EXCLUSIVE:
Although still months away from an official unveiling, Google’s followups to its debut Pixel handsets of last year are starting to come into focus. While several leaked renders have suggested that the larger of the two devices — codenamed Taimen — will include smaller top and bottom bezels than its predecessor (the Pixel XL), a photo of this year’s Pixel successor shared with VentureBeat indicates that it won’t also be adopting this increasingly-common design element.
What’s more, neither Taimen nor the device pictured here, codenamed Walleye, are opting for a dual rear camera configuration. The choice was odd last year, but looks even more bizarre in the face of the industry trend to move away from singular cameras by phone manufacturers like Apple (iPhone 7 Plus), LG (G6), Samsung (Note8), and Huawei (P10, among others).
Instead, Google seems to have directed manufacturing partner HTC to make only iterative design changes to the smaller of its own-branded phones. Unlike last year, when HTC made both the Pixel and the Pixel XL, this time around LG has been tasked with producing the larger device.

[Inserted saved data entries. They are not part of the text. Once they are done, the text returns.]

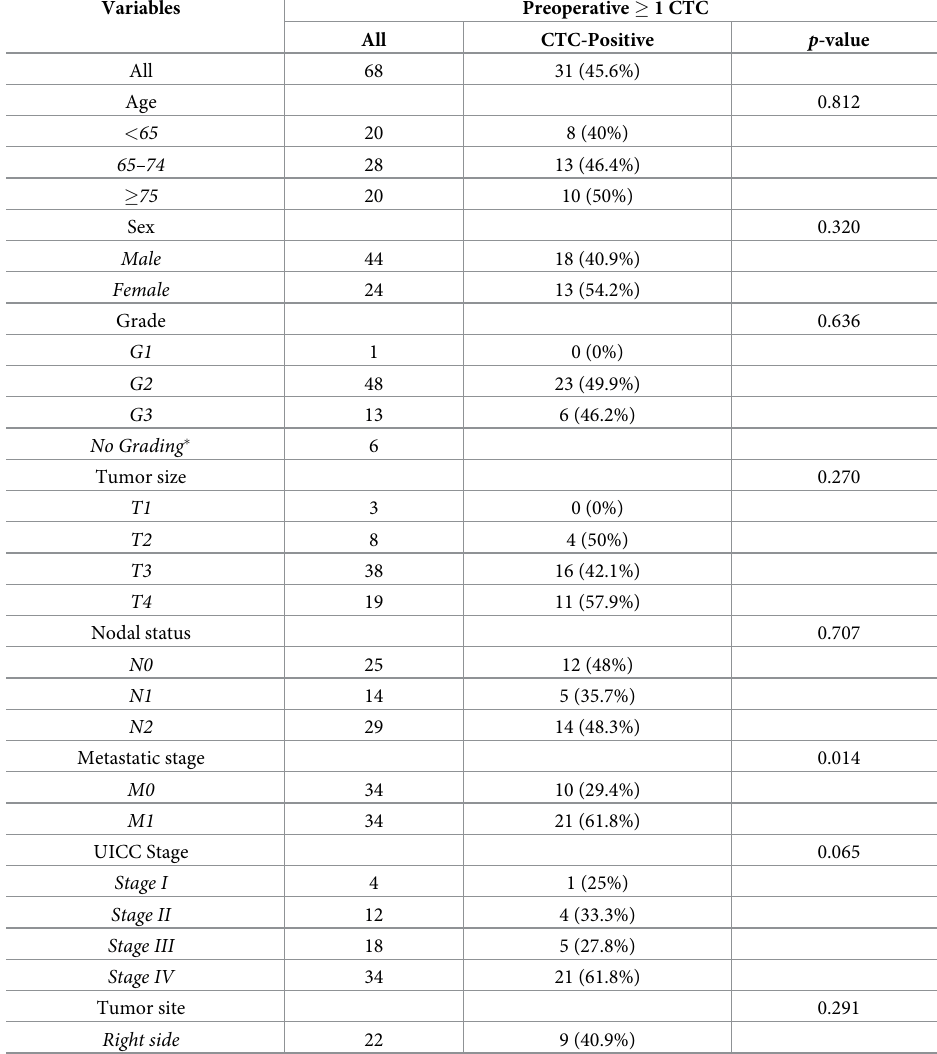
Table 2. Patient characteristics and correlation of CTCs at baseline with clinicopathological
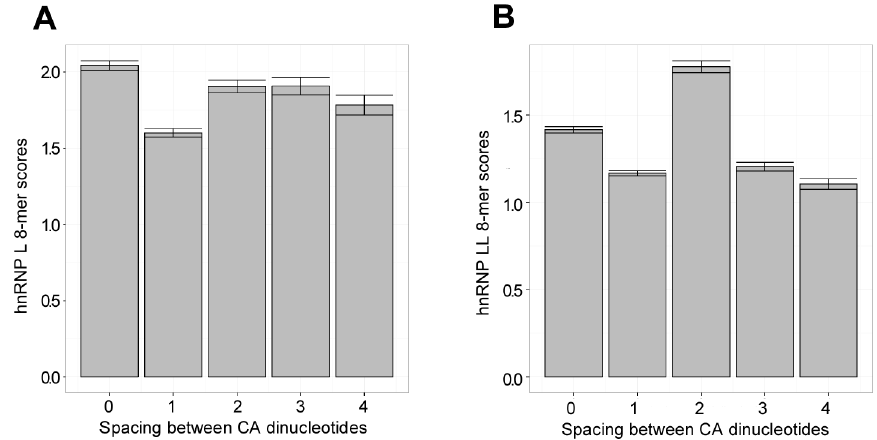
Figure 4. Complete RNAcompete data shows a hnRNP LL-specific preference for a two nucleotide spacer between CA dinucleotides. A bargraph for hnRNP L (A) and hnRNP LL (B) showing the mean Z-score for each possible spacing of 0 to 4 between two CA dinucleotides. Means were calculated for all 8-mers within the RNAcompete dataset that contain the sequence CA[N ]CA. Error bars show the standard error. 0-4 doi:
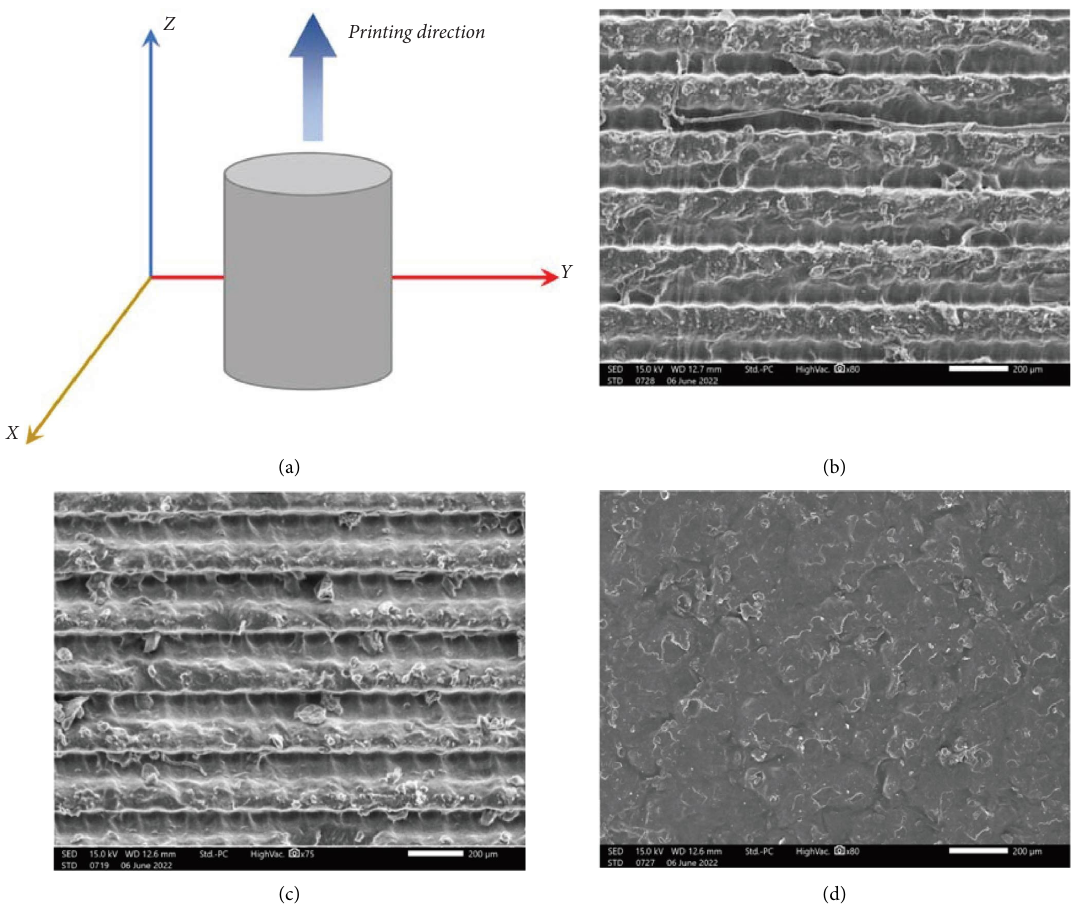
Figure 6: Te material distribution of 2.5D infll structures through (a) printing direction and printed samples SEM images along (b) X -axis, (c) Y -axis, and (d) Z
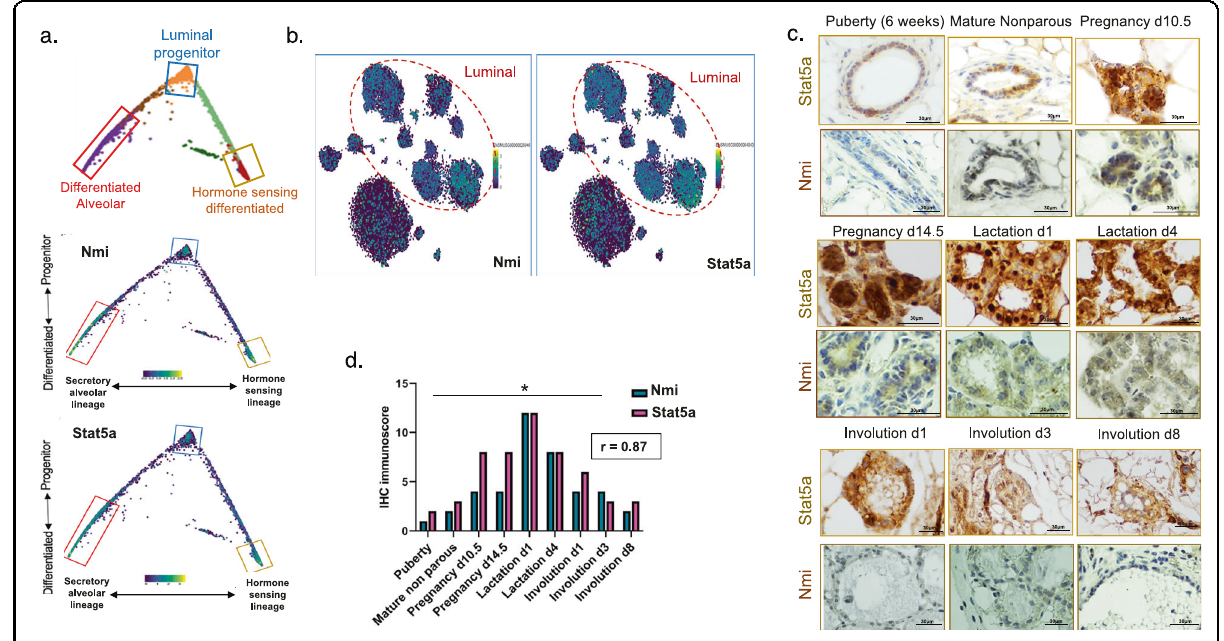
Fig. 1 NMI and STAT5A show concurrent expression pattern during mammary gland differentiation. a NMI and STAT5A expression within computational reconstruction of the luminal compartment generated from single-cell RNA-seq mouse mammary cells different stages of differentiation. b t-distributed stochastic neighbor embedding (t-SNE) overlaid NMI and STAT5A expression in different Luminal and Basal clusters. c Immunohistochemical staining for STAT5A and NMI on mouse mammary tissues during different stages of development (puberty, mature non parous, pregnancy d10.5, pregnancy d14.5, lactation d1, lactation d4, involution d1, involution d3, and involution d8). d IHC immunoscore for STAT5A and NMI staining on mouse mammary tissues during differentiation. Expression was the highest during pregnancy and lactation, then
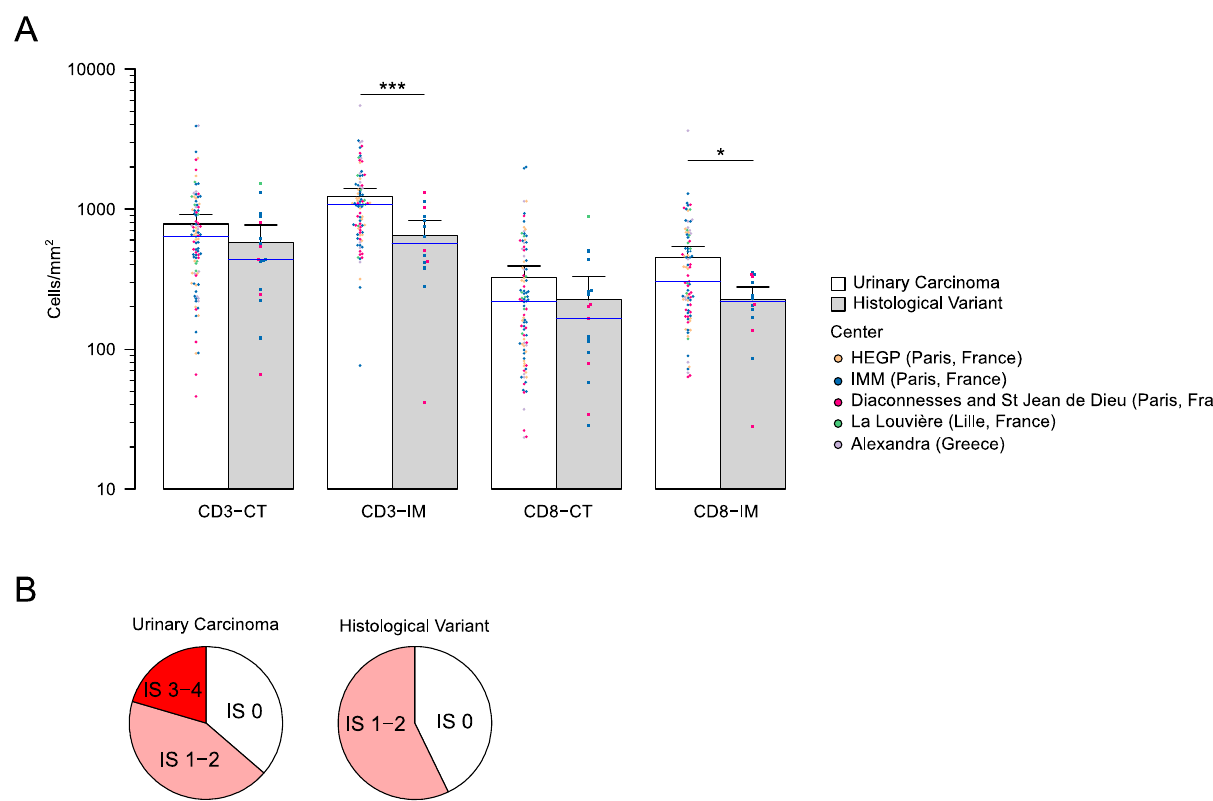
Figure 1. The immune infiltrate and histological variants: ( A ) patient groups comparing the immune densities in classical urothelial carcinoma to other variants and ( B ) distribution of the Immunoscore in urothelial carcinoma and other variants. * p -value < 0.05, *** p -value < 0.005.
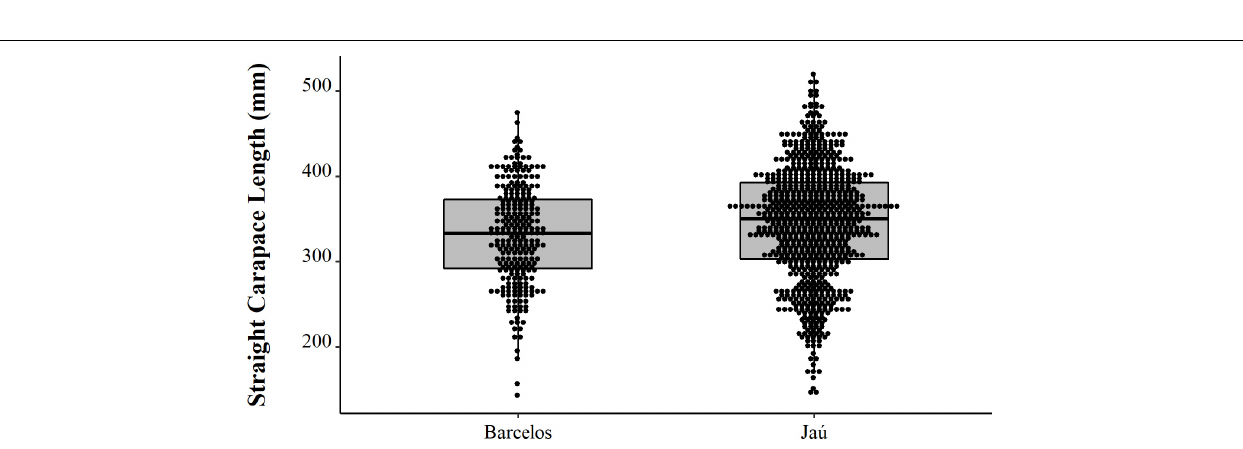
FIGURE 5 | Spatial distribution (points) and descriptive statistics (boxplot) of body size (SCL, mm) of Big-headed ( Peltocephalus dumerilianus ) intended for commercialization, from the Jaú River and the city of Barcelos, Rio Negro, Amazonas between 1997 and 2002.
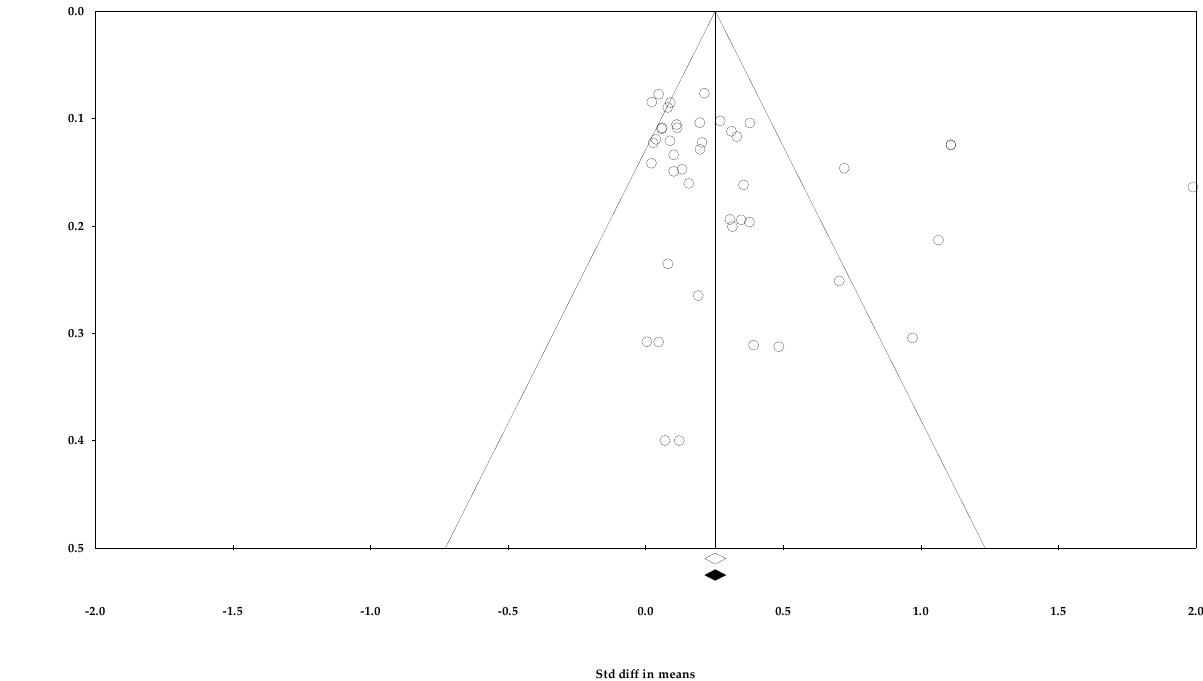
Figure 3. A funnel plot of standardized mean difference in diastolic blood pressure. Note: summary effect size ( ◇ ), sum- mary effect size of imputed studies ( ◆ ), individual study ( ○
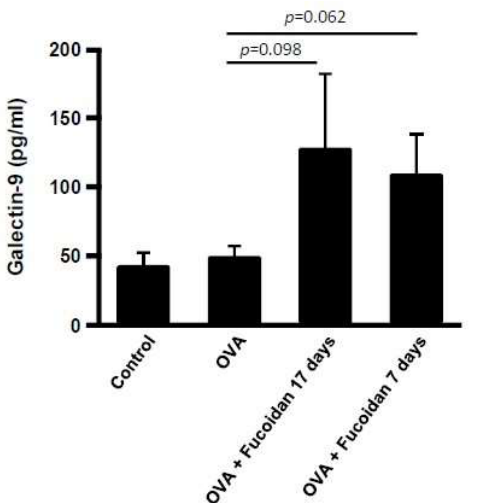
Figure 4. Galectin-9 level in blood plasma of mice administered F-fucoidan. Mice were immunized by injection of OVA and administrated F-fucoidan orally (60 µ g / mouse / day) as described in the Materials and Methods. Whole blood was collected by cardiopuncture 1 day after OVA challenge and plasma was obtained. The concentration of galectin-9 in blood plasma was measured by ELISA. Values represent means ± SEM of 4 − 5 mice in each group.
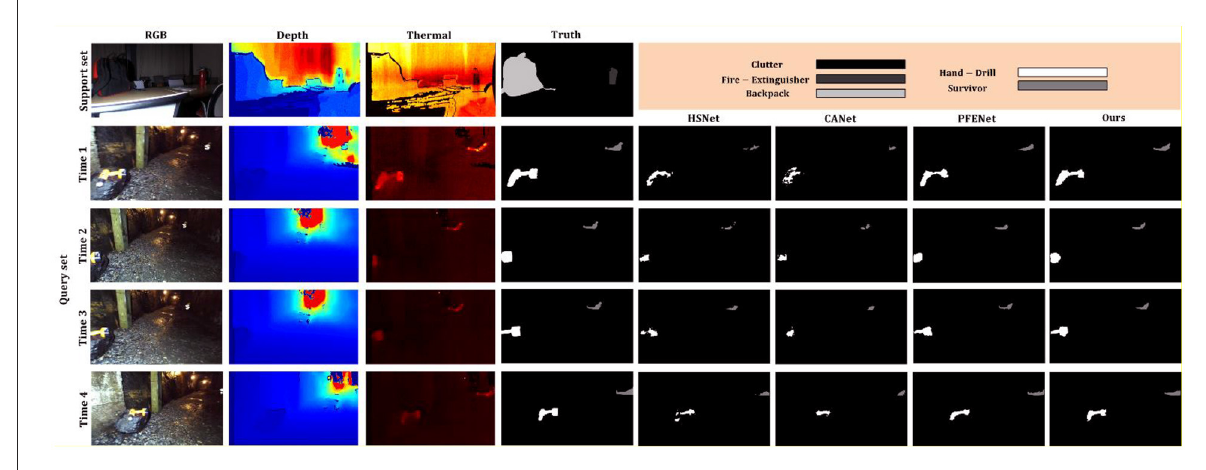
FIGURE2 Qualitative results (one-shot) of HSNet, CANet, PFENet, and our method on PST900’s time-series images.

While HTC has yet to introduce a handset with significantly reduced “forehead and chin,” LG’s G6 and Q6 both include so-called FullVision displays, whose 18:9 screens cover the vast majority of the products’ faces. Samsung is also heavily invested in bezel minimization this year, with its Galaxy S8 and Note8 flagships, along with Apple and what is shaping up to be an iconic iPhone.
HTC is, however, bringing its expertise to bear in two other aspects of both 2017 Pixels: front facing stereo speakers, which it made popular with its BoomSound branding, and squeeze-sensitive frames, embodied in the Edge Sense feature found on this year’s U 11 flagship.
There is one area in which Google is closely following the lead of other phone makers with respect to flagship feature sets, but it involves the omission, rather than the inclusion, of a once-standard component. VentureBeat can confidently report that, like Apple, HTC, and Lenovo, Google has opted to do away with 3.5-millimeter headphone jacks on its offerings this year.